### ACTION ITEM:
Look over the material for the string "down". Copy every line where it turns up.

### INFORMATION PROVIDED:
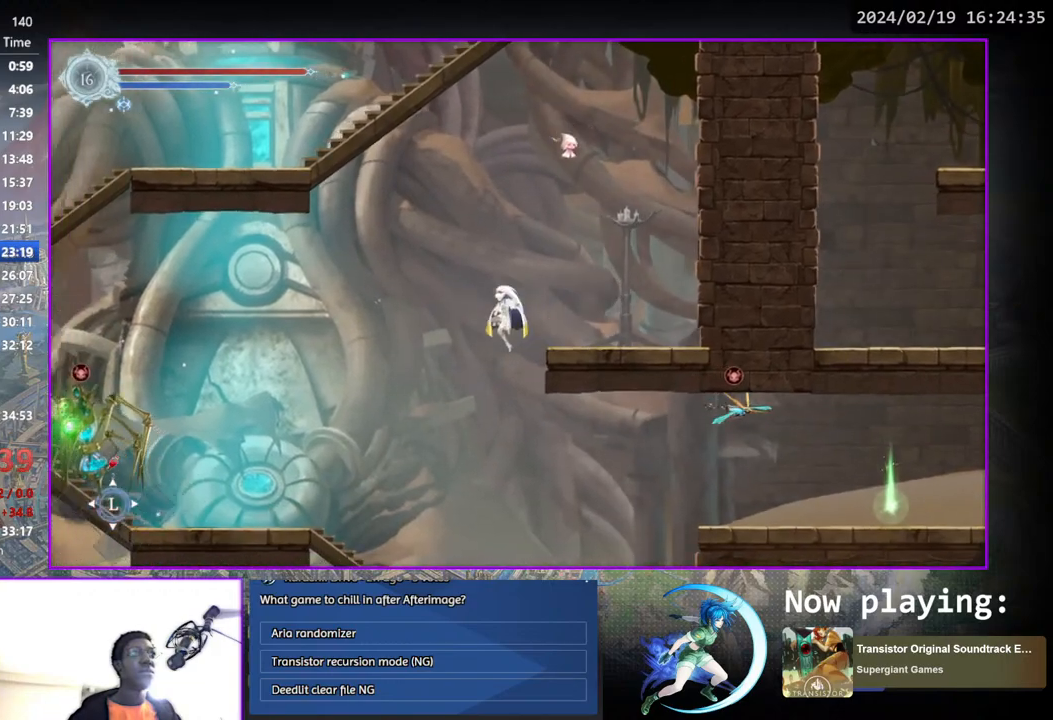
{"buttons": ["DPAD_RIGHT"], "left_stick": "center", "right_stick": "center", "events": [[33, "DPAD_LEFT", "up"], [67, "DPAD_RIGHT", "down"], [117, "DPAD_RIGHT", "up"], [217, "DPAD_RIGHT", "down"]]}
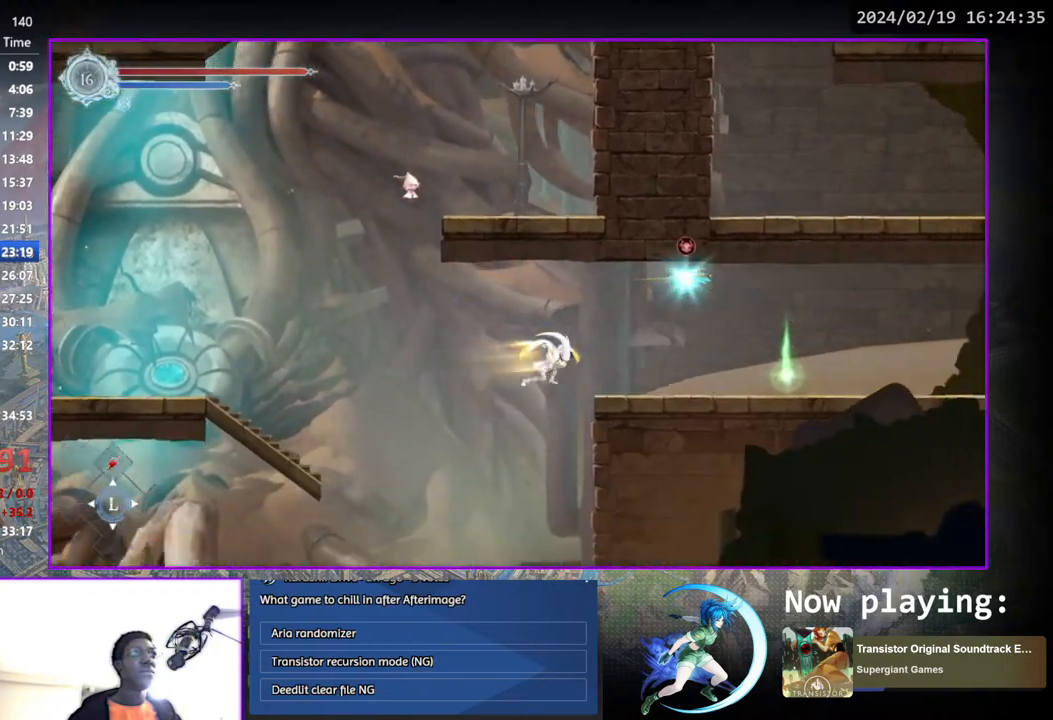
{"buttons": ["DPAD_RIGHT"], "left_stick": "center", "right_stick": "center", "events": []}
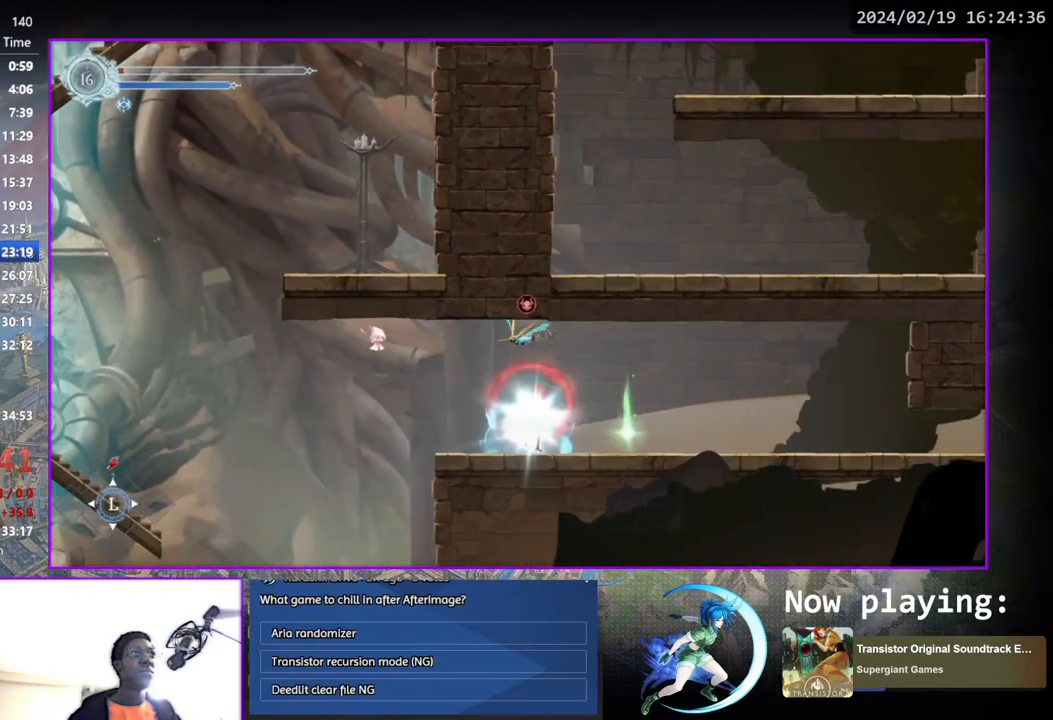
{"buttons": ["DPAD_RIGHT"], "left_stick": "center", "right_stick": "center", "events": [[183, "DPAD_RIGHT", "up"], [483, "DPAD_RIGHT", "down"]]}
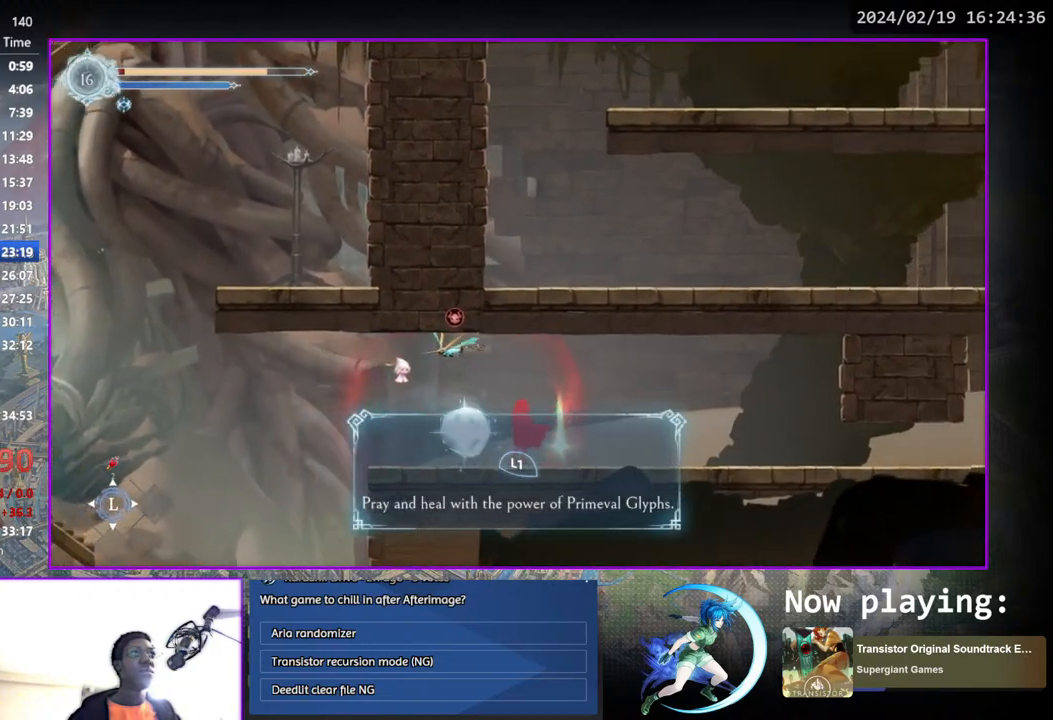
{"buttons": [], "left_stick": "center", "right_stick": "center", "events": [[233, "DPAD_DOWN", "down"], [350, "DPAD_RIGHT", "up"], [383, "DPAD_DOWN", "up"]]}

### RESULT OF THE TASK:
{"buttons": ["DPAD_RIGHT"], "left_stick": "center", "right_stick": "center", "events": [[33, "DPAD_LEFT", "up"], [67, "DPAD_RIGHT", "down"], [117, "DPAD_RIGHT", "up"], [217, "DPAD_RIGHT", "down"]]}
{"buttons": ["DPAD_RIGHT"], "left_stick": "center", "right_stick": "center", "events": [[183, "DPAD_RIGHT", "up"], [483, "DPAD_RIGHT", "down"]]}
{"buttons": [], "left_stick": "center", "right_stick": "center", "events": [[233, "DPAD_DOWN", "down"], [350, "DPAD_RIGHT", "up"], [383, "DPAD_DOWN", "up"]]}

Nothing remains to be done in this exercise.